▶ _What to produce_: Quote word for word the text read from every one of the items below, leaving the pictures out of your answer.

========

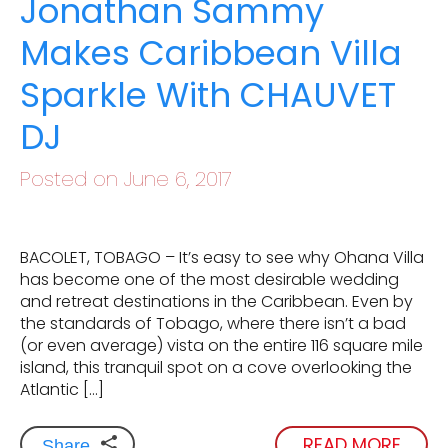
Jonathan Sammy
Makes Caribbean Villa
Sparkle With CHAUVET
DJ
Posted on June 6, 2017
BACOLET, TOBAGO – It’s easy to see why Ohana Villa
has become one of the most desirable wedding
and retreat destinations in the Caribbean. Even by
the standards of Tobago, where there isn’t a bad
(or even average) vista on the entire 116 square mile
island, this tranquil spot on a cove overlooking the
Atlantic […]
READ MORE
Share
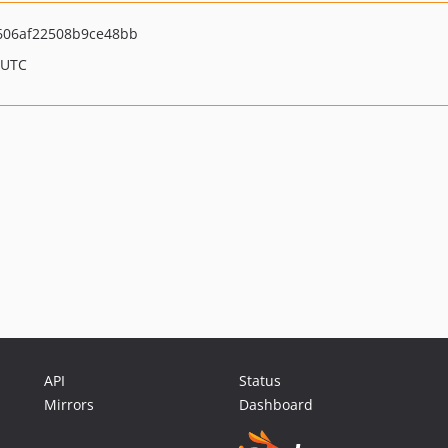
606af22508b9ce48bb
 UTC
API
Status
Mirrors
Dashboard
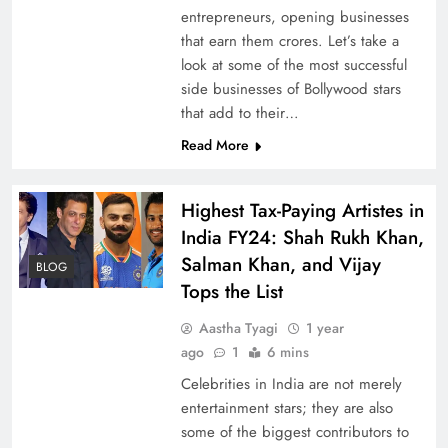
entrepreneurs, opening businesses
that earn them crores. Let’s take a
look at some of the most successful
side businesses of Bollywood stars
that add to their…
Read More
Highest Tax-Paying Artistes in
India FY24: Shah Rukh Khan,
Salman Khan, and Vijay
BLOG
Tops the List
Aastha Tyagi
1 year
ago
1
6 mins
Celebrities in India are not merely
entertainment stars; they are also
some of the biggest contributors to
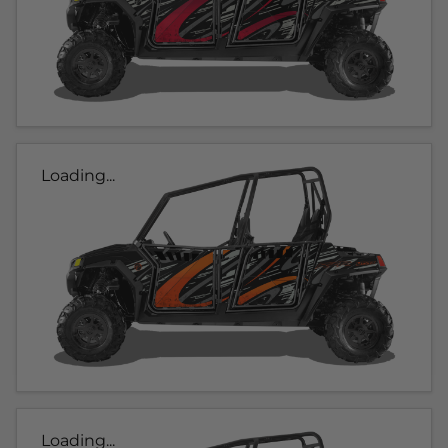
Loading...
Loading...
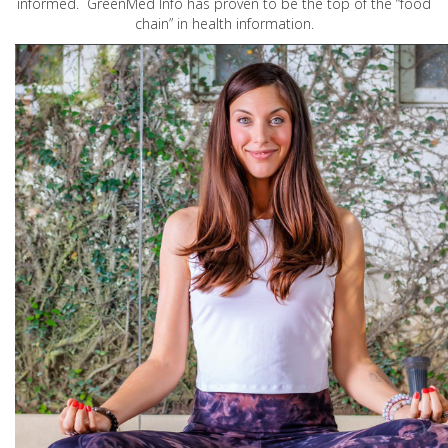
informed. GreenMed Info has proven to be the top of the “food
chain” in health information.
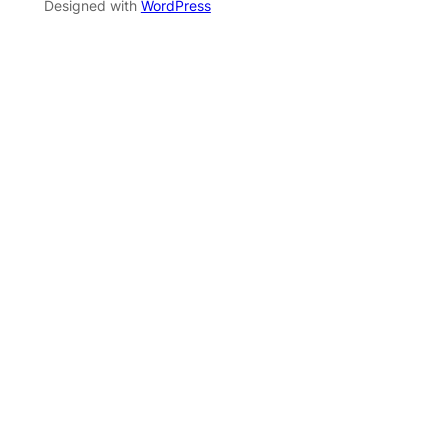
Designed with
WordPress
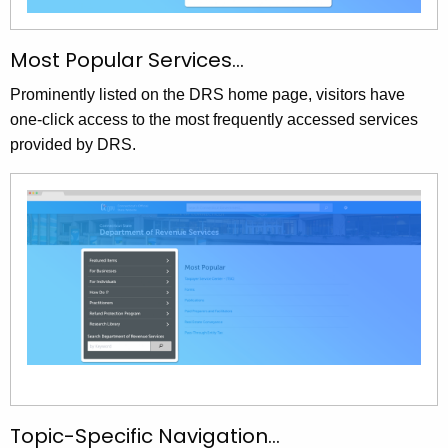
Most Popular Services…
Prominently listed on the DRS home page, visitors have
one-click access to the most frequently accessed services
provided by DRS.
Topic-Specific Navigation…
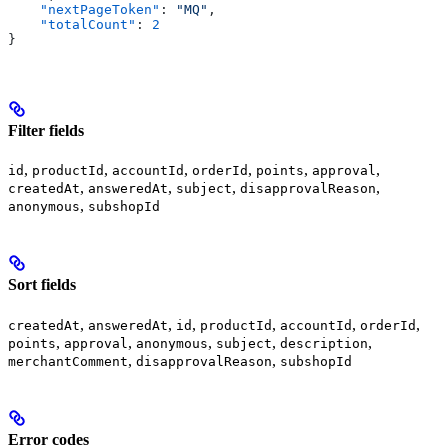
    "nextPageToken"
: 
"MQ"
,
    "totalCount"
: 
2
}
Filter fields
,
,
,
,
,
,
id
productId
accountId
orderId
points
approval
,
,
,
,
createdAt
answeredAt
subject
disapprovalReason
,
anonymous
subshopId
Sort fields
,
,
,
,
,
,
createdAt
answeredAt
id
productId
accountId
orderId
,
,
,
,
,
points
approval
anonymous
subject
description
,
,
merchantComment
disapprovalReason
subshopId
Error codes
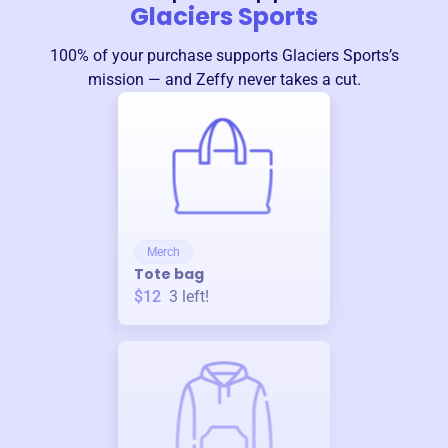
Glaciers Sports
100% of your purchase supports
Glaciers Sports
’s
mission — and Zeffy never takes a cut.
Merch
Tote bag
$12
3
left!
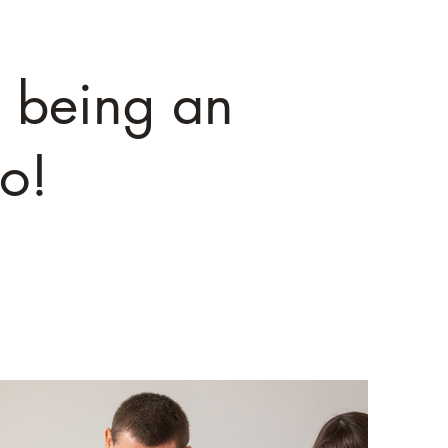
 being an
o!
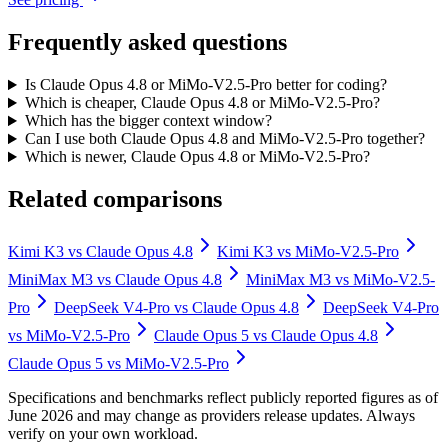
Frequently asked questions
Is Claude Opus 4.8 or MiMo-V2.5-Pro better for coding?
Which is cheaper, Claude Opus 4.8 or MiMo-V2.5-Pro?
Which has the bigger context window?
Can I use both Claude Opus 4.8 and MiMo-V2.5-Pro together?
Which is newer, Claude Opus 4.8 or MiMo-V2.5-Pro?
Related comparisons
Kimi K3
vs
Claude Opus 4.8
Kimi K3
vs
MiMo-V2.5-Pro
MiniMax M3
vs
Claude Opus 4.8
MiniMax M3
vs
MiMo-V2.5-
Pro
DeepSeek V4-Pro
vs
Claude Opus 4.8
DeepSeek V4-Pro
vs
MiMo-V2.5-Pro
Claude Opus 5
vs
Claude Opus 4.8
Claude Opus 5
vs
MiMo-V2.5-Pro
Specifications and benchmarks reflect publicly reported figures as of
June 2026 and may change as providers release updates. Always
verify on your own workload.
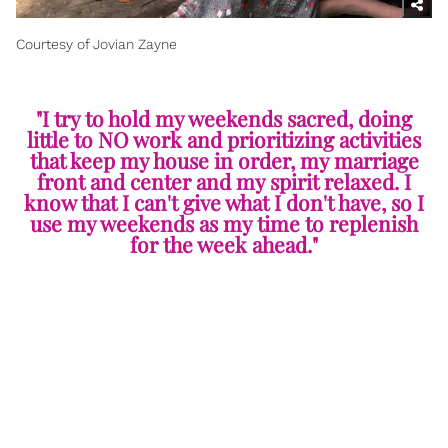
Courtesy of Jovian Zayne
"I try to hold my weekends sacred, doing
little to NO work and prioritizing activities
that keep my house in order, my marriage
front and center and my spirit relaxed. I
know that I can't give what I don't have, so I
use my weekends as my time to replenish
for the week ahead."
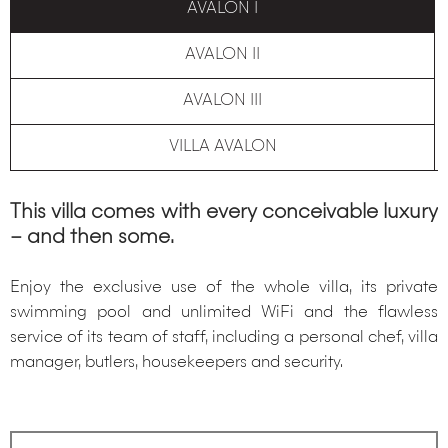
AVALON I
AVALON II
AVALON III
VILLA AVALON
This villa comes with every conceivable luxury
– and then some.
Enjoy the exclusive use of the whole villa, its private
swimming pool and unlimited WiFi and the flawless
service of its team of staff, including a personal chef, villa
manager, butlers, housekeepers and security.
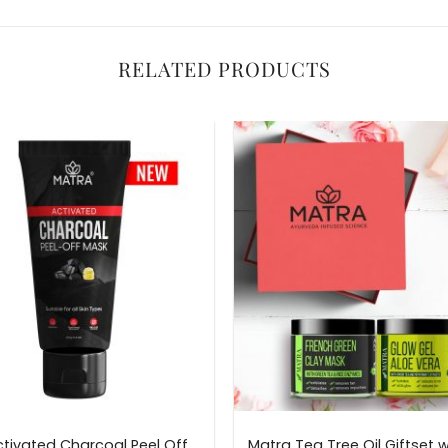
RELATED PRODUCTS
tivated Charcoal Peel Off
Matra Tea Tree Oil Giftset w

========

▶ _Your solution_:
Jonathan Sammy
Makes Caribbean Villa
Sparkle With CHAUVET
DJ
Posted on June 6, 2017
BACOLET, TOBAGO – It’s easy to see why Ohana Villa
has become one of the most desirable wedding
and retreat destinations in the Caribbean. Even by
the standards of Tobago, where there isn’t a bad
(or even average) vista on the entire 116 square mile
island, this tranquil spot on a cove overlooking the
Atlantic […]
READ MORE
Share
606af22508b9ce48bb
 UTC
API
Status
Mirrors
Dashboard
entrepreneurs, opening businesses
that earn them crores. Let’s take a
look at some of the most successful
side businesses of Bollywood stars
that add to their…
Read More
Highest Tax-Paying Artistes in
India FY24: Shah Rukh Khan,
Salman Khan, and Vijay
BLOG
Tops the List
Aastha Tyagi
1 year
ago
1
6 mins
Celebrities in India are not merely
entertainment stars; they are also
some of the biggest contributors to
Loading...
Loading...
informed. GreenMed Info has proven to be the top of the “food
chain” in health information.
Designed with
WordPress
Most Popular Services…
Prominently listed on the DRS home page, visitors have
one-click access to the most frequently accessed services
provided by DRS.
Topic-Specific Navigation…
    "nextPageToken"
: 
"MQ"
,
    "totalCount"
: 
2
}
Filter fields
,
,
,
,
,
,
id
productId
accountId
orderId
points
approval
,
,
,
,
createdAt
answeredAt
subject
disapprovalReason
,
anonymous
subshopId
Sort fields
,
,
,
,
,
,
createdAt
answeredAt
id
productId
accountId
orderId
,
,
,
,
,
points
approval
anonymous
subject
description
,
,
merchantComment
disapprovalReason
subshopId
Error codes
Glaciers Sports
100% of your purchase supports
Glaciers Sports
’s
mission — and Zeffy never takes a cut.
Merch
Tote bag
$12
3
left!
 being an
o!
Frequently asked questions
Is Claude Opus 4.8 or MiMo-V2.5-Pro better for coding?
Which is cheaper, Claude Opus 4.8 or MiMo-V2.5-Pro?
Which has the bigger context window?
Can I use both Claude Opus 4.8 and MiMo-V2.5-Pro together?
Which is newer, Claude Opus 4.8 or MiMo-V2.5-Pro?
Related comparisons
Kimi K3
vs
Claude Opus 4.8
Kimi K3
vs
MiMo-V2.5-Pro
MiniMax M3
vs
Claude Opus 4.8
MiniMax M3
vs
MiMo-V2.5-
Pro
DeepSeek V4-Pro
vs
Claude Opus 4.8
DeepSeek V4-Pro
vs
MiMo-V2.5-Pro
Claude Opus 5
vs
Claude Opus 4.8
Claude Opus 5
vs
MiMo-V2.5-Pro
Specifications and benchmarks reflect publicly reported figures as of
June 2026 and may change as providers release updates. Always
verify on your own workload.
Courtesy of Jovian Zayne
"I try to hold my weekends sacred, doing
little to NO work and prioritizing activities
that keep my house in order, my marriage
front and center and my spirit relaxed. I
know that I can't give what I don't have, so I
use my weekends as my time to replenish
for the week ahead."
AVALON I
AVALON II
AVALON III
VILLA AVALON
This villa comes with every conceivable luxury
– and then some.
Enjoy the exclusive use of the whole villa, its private
swimming pool and unlimited WiFi and the flawless
service of its team of staff, including a personal chef, villa
manager, butlers, housekeepers and security.
RELATED PRODUCTS
tivated Charcoal Peel Off
Matra Tea Tree Oil Giftset w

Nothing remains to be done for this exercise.